Marinara Sauce with Hidden Vegetables
- 3 tbsp Olive Oil
- 1 packed cup of grated carrot
- 1 ½ packed cups of grated zucchini
- ½ of a medium onion cut into chunks
- 3-4 celery ribs cut roughly into chunks
- 4 - 5 garlic cloves
- 1 can of whole peeled or diced tomatoes
- 2 tbsp tomato puree optional
- 2 tbsp balsamic vinegar
- 2 tbsp brown sugar
- Salt to taste
- ½ tsp cayenne pepper
- 3 tbsp chopped fresh oregano
Place the carrot, zucchini, onion, garlic cloves and celery in a blender. Process until you have pureed the vegetables together.
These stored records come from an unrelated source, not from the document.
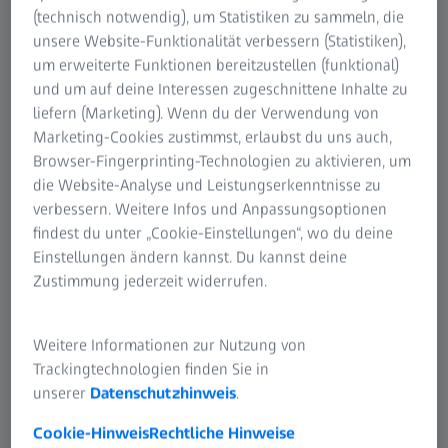
(technisch notwendig), um Statistiken zu sammeln, die
unsere Website-Funktionalität verbessern (Statistiken),
um erweiterte Funktionen bereitzustellen (funktional)
und um auf deine Interessen zugeschnittene Inhalte zu
liefern (Marketing). Wenn du der Verwendung von
Marketing-Cookies zustimmst, erlaubst du uns auch,
Browser-Fingerprinting-Technologien zu aktivieren, um
die Website-Analyse und Leistungserkenntnisse zu
verbessern. Weitere Infos und Anpassungsoptionen
findest du unter „Cookie-Einstellungen“, wo du deine
Einstellungen ändern kannst. Du kannst deine
Zustimmung jederzeit widerrufen.
Stefan Müller
Finanzvorstand der ZEISS Gruppe
Weitere Informationen zur Nutzung von
Stefan Müller ist Finanzvorstand (CFO) der ZEISS Gruppe.
Trackingtechnologien finden Sie in
Er betreut im Vorstand die Bereiche Finance & Controlling,
unserer
Datenschutzhinweis
.
Auditing & Risk Management, Consolidation, Accounting &
Tax, Projekt FIT4, Information Technology, Legal,
Cookie-Hinweis
Rechtliche Hinweise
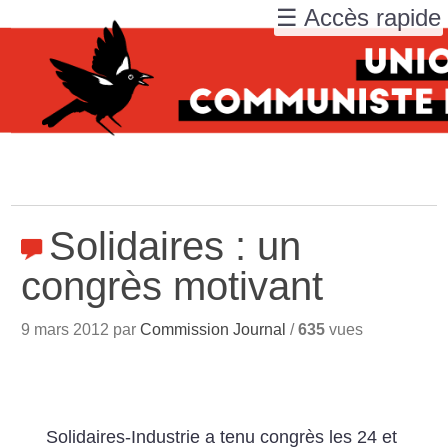
☰ Accès rapide
Solidaires : un
congrès motivant
9 mars 2012 par
Commission Journal
/
635
vues
Solidaires-Industrie a tenu congrès les 24 et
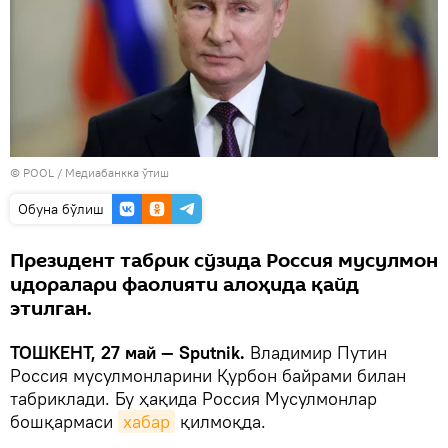
© POOL
/
Медиабанкка ўтиш
Oбуна бўлиш
Президент табрик сўзида Россия мусулмон
идоралари фаолияти алоҳида қайд
этилган.
ТОШКЕНТ, 27 май — Sputnik.
Владимир Путин
Россия мусулмонларини Қурбон байрами билан
табриклади. Бу ҳақида Россия Мусулмонлар
бошқармаси
хабар
қилмоқда.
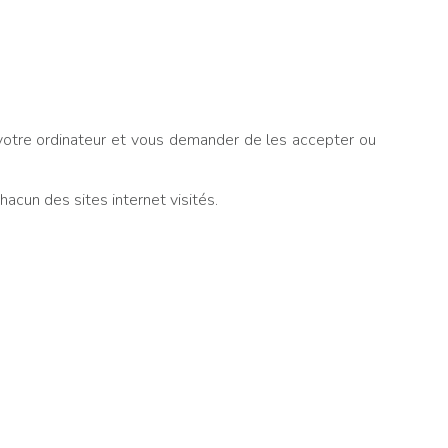
s votre ordinateur et vous demander de les accepter ou
acun des sites internet visités.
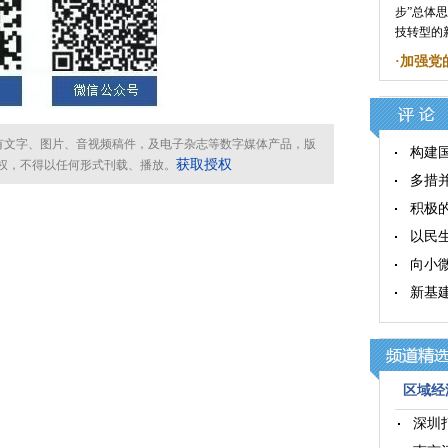
步”总体
技转型的
·
加强党
所有文字、图片、音视频稿件，及电子杂志等数字媒体产品，版
构建
获取授权
权，不得以任何形式刊载、播放。
多措
积极
以民
向小
新基
区域经济
深圳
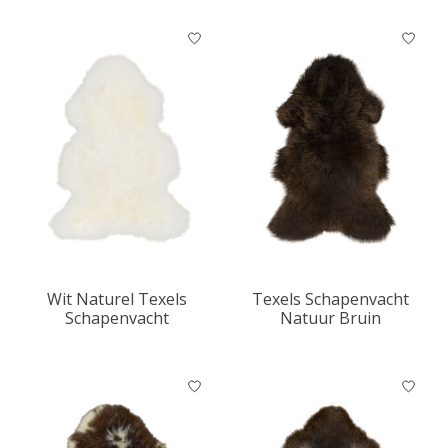
Wit Naturel Texels
Texels Schapenvacht
Schapenvacht
Natuur Bruin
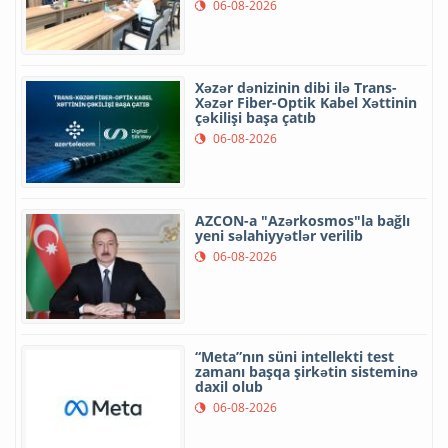
06-08-2026
Xəzər dənizinin dibi ilə Trans-
Xəzər Fiber-Optik Kabel Xəttinin
çəkilişi başa çatıb
06-08-2026
AZCON-a "Azərkosmos"la bağlı
yeni səlahiyyətlər verilib
06-08-2026
“Meta”nın süni intellekti test
zamanı başqa şirkətin sisteminə
daxil olub
06-08-2026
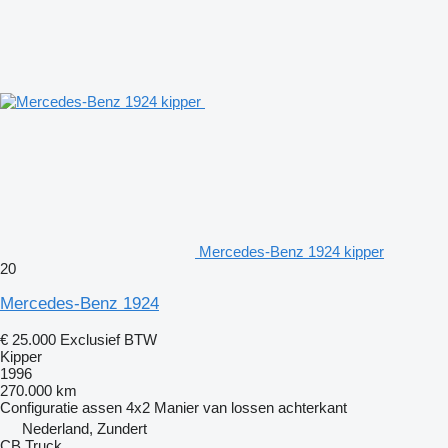
Mercedes-Benz 1924 kipper
20
Mercedes-Benz 1924
€ 25.000
Exclusief BTW
Kipper
1996
270.000 km
Configuratie assen
4x2
Manier van lossen
achterkant
Nederland, Zundert
CB Truck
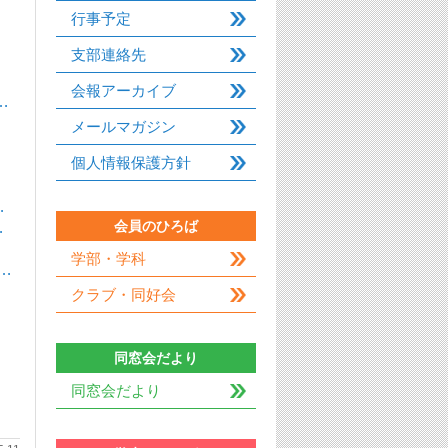
行事予定
支部連絡先
会報アーカイブ
…
メールマガジン
個人情報保護方針
…
会員のひろば
…
学部・学科
…
クラブ・同好会
同窓会だより
同窓会だより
Heat the olive oil in a saucepan over medium heat. When it's hot, add the pureed vegetable and cook until the moisture has evaporated and it starts to caramelize and turn brown.
Add the tomato to the vegetables. (Note : if you're using whole tomatoes, crush them with your hands, or pulse them in the blender to help break them up).
Add the tomato puree, vinegar, sugar, cayenne pepper and a generous pinch of salt and simmer for about 20 minutes. Add the oregano and simmer for another 10 minutes.
Season to taste as you go.
You can store the marinara sauce in a bottle in the fridge.